** Start Given records **

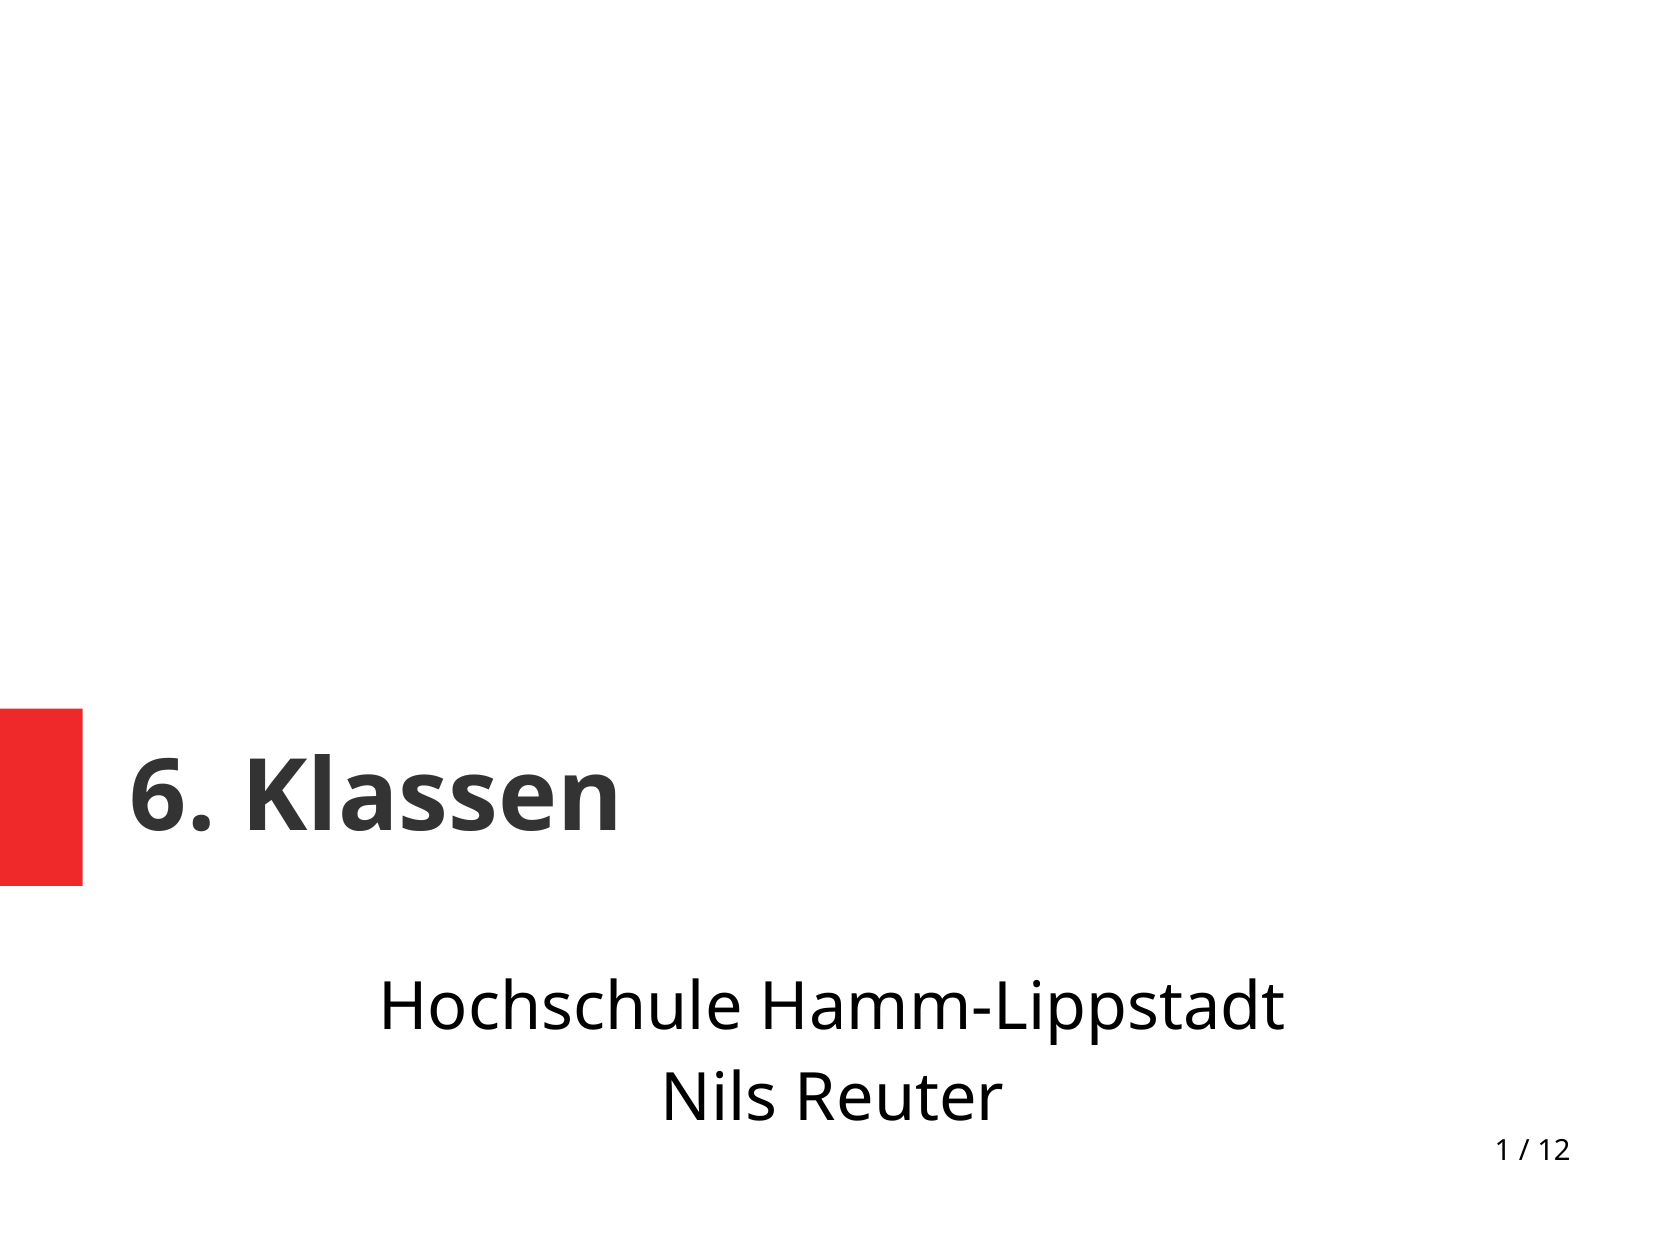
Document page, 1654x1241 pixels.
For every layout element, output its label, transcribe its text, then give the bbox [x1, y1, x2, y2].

title 6. Klassen [129, 655, 1536, 928]
subtitle Hochschule Hamm-Lippstadt Nils Reuter [129, 968, 1536, 1130]
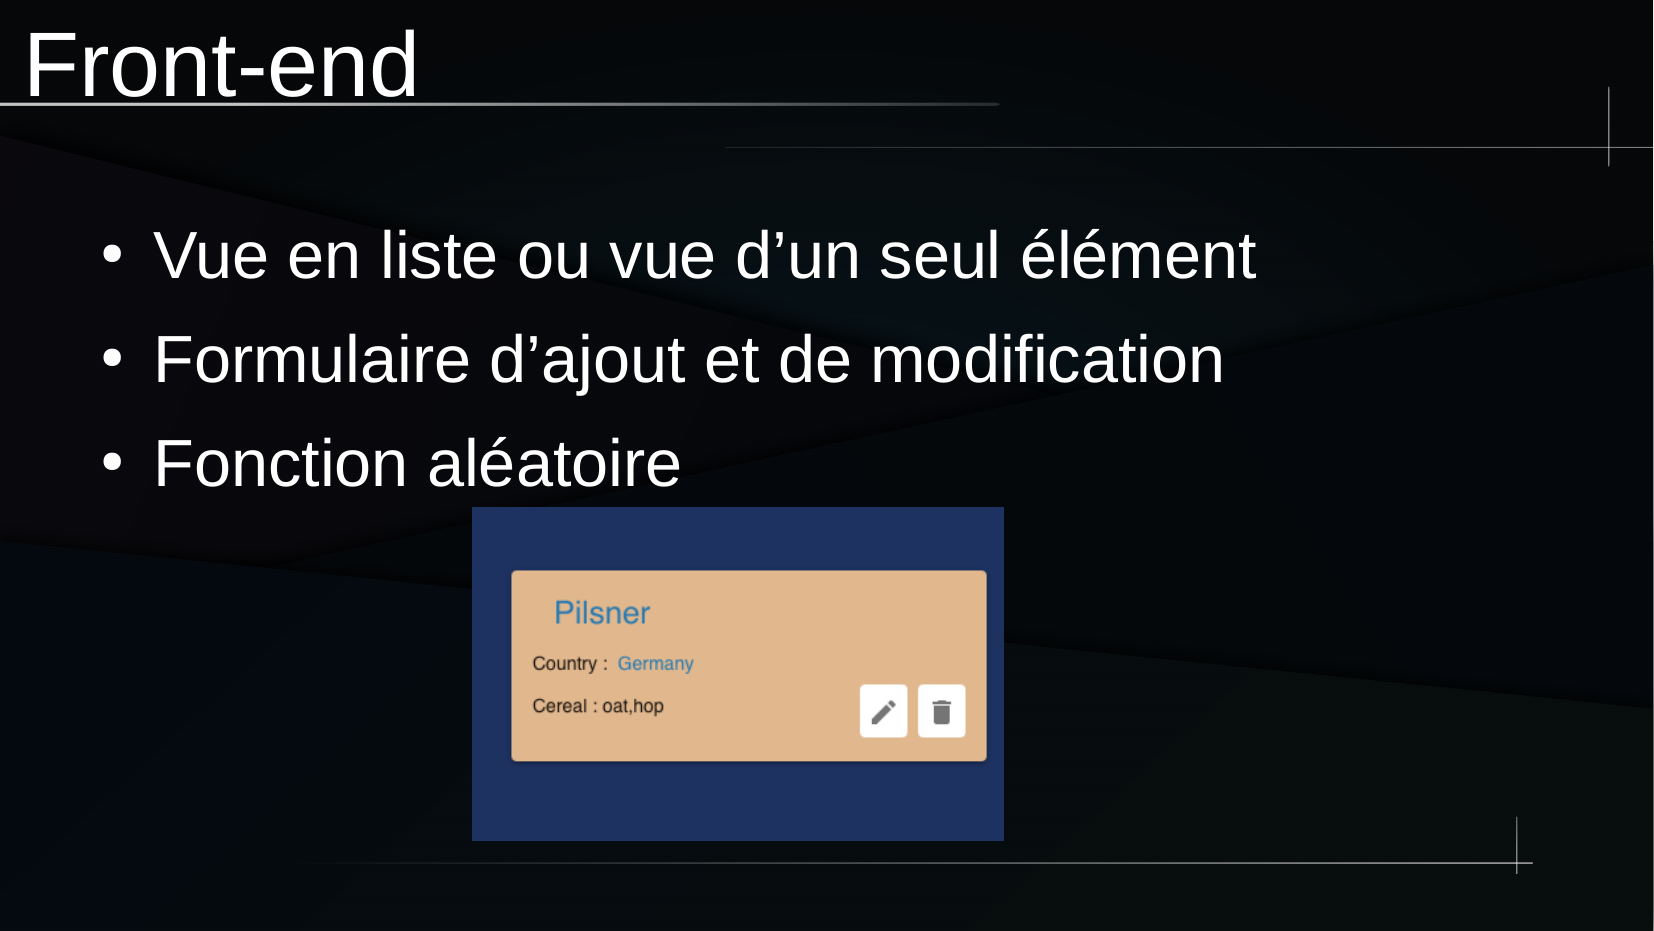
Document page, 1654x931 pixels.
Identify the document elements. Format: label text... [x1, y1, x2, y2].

picture [0, 0, 1654, 931]
title Front-end [23, 11, 1589, 119]
list Vue en liste ou vue d’un seul élément Formulaire d’ajout et de modification Fonction aléatoire [82, 217, 1571, 758]
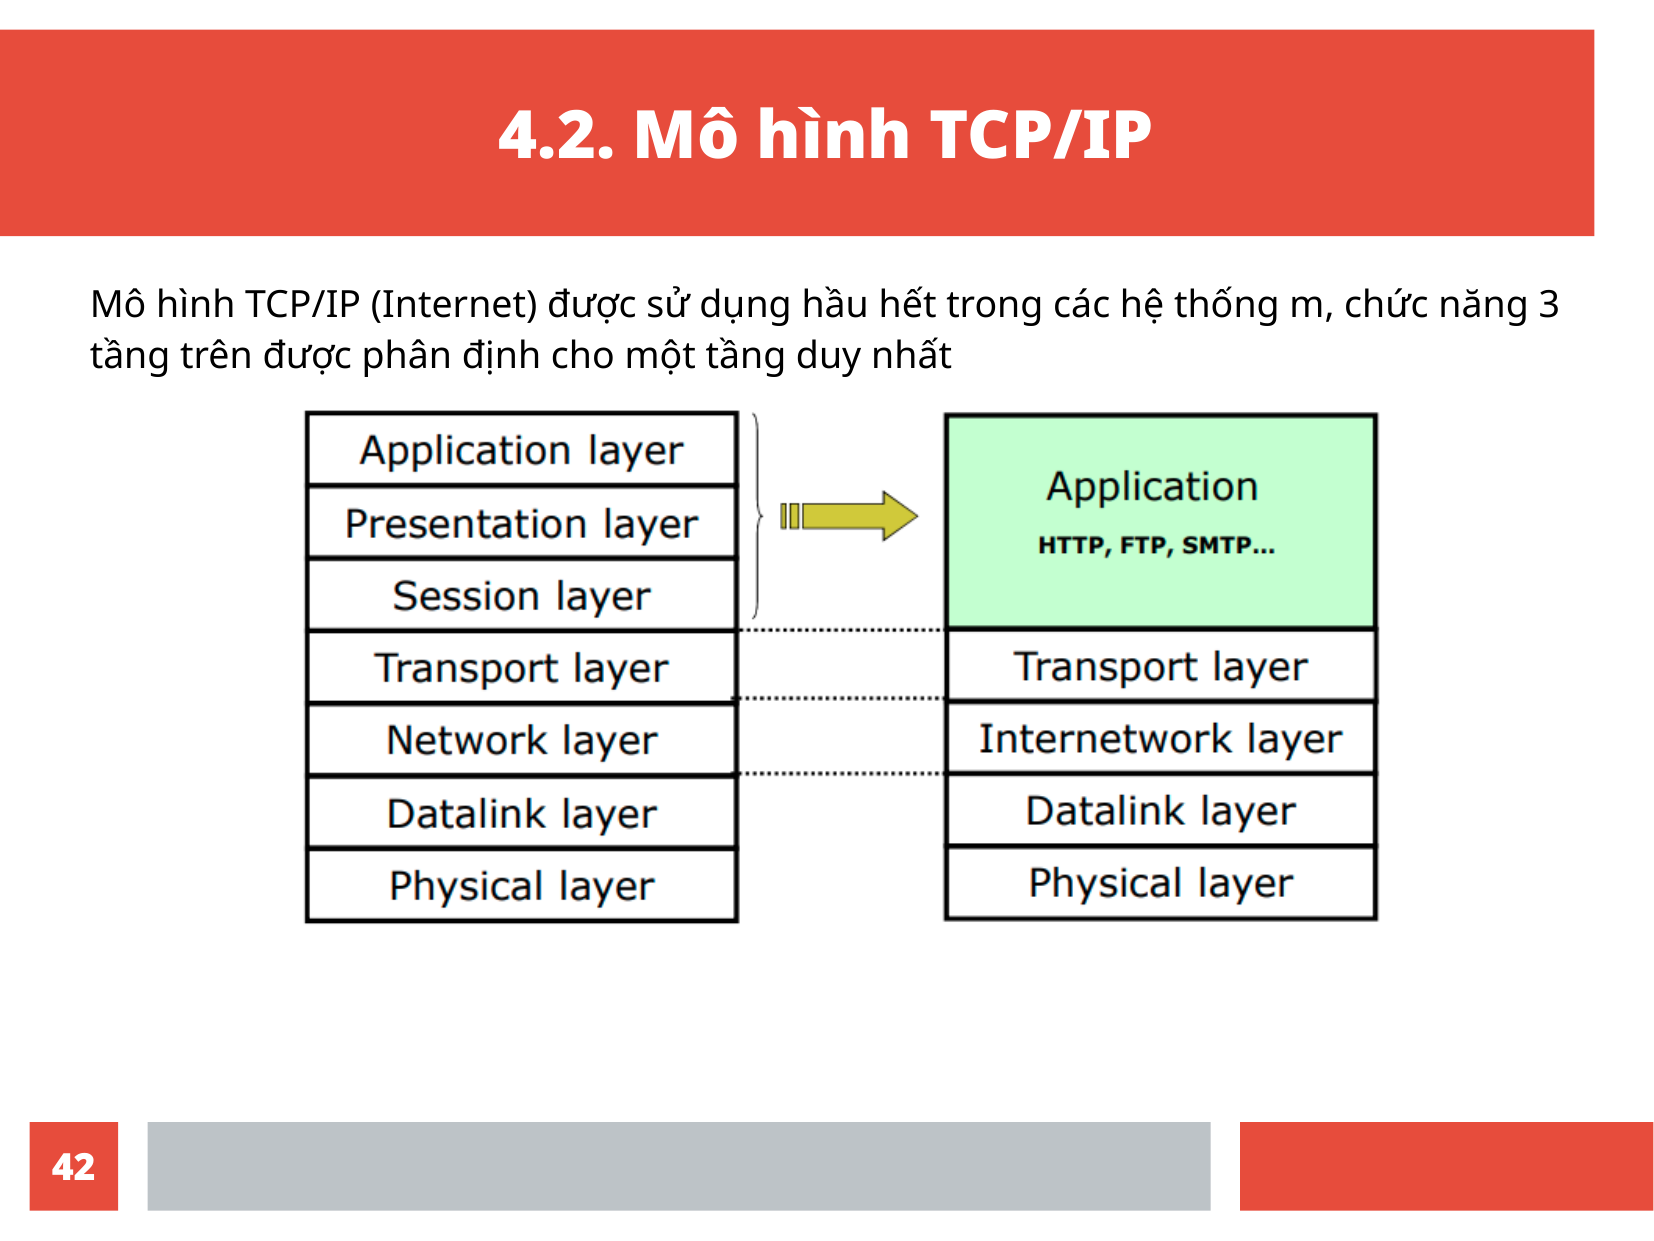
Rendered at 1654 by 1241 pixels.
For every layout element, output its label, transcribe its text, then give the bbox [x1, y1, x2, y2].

picture [285, 389, 1396, 933]
title 4.2. Mô hình TCP/IP [59, 59, 1595, 207]
text_box Mô hình TCP/IP (Internet) được sử dụng hầu hết trong các hệ thống m, chức năng 3 tầng trên được phân định cho một tầng duy nhất [75, 270, 1591, 372]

** End Given records **

- **Instruction**
Copy out the material above without the pictures, substituting "dots" for every occurrence of "pixels" and leaving everything else as it stands.

- **Response**
Document page, 1654x1241 dots.
For every layout element, output its label, transcribe its text, then give the bbox [x1, y1, x2, y2].

title 6. Klassen [129, 655, 1536, 928]
subtitle Hochschule Hamm-Lippstadt Nils Reuter [129, 968, 1536, 1130]
Document page, 1654x931 dots.
Identify the document elements. Format: label text... [x1, y1, x2, y2].

picture [0, 0, 1654, 931]
title Front-end [23, 11, 1589, 119]
list Vue en liste ou vue d’un seul élément Formulaire d’ajout et de modification Fonction aléatoire [82, 217, 1571, 758]
Rendered at 1654 by 1241 dots.
For every layout element, output its label, transcribe its text, then give the bbox [x1, y1, x2, y2].

picture [285, 389, 1396, 933]
title 4.2. Mô hình TCP/IP [59, 59, 1595, 207]
text_box Mô hình TCP/IP (Internet) được sử dụng hầu hết trong các hệ thống m, chức năng 3 tầng trên được phân định cho một tầng duy nhất [75, 270, 1591, 372]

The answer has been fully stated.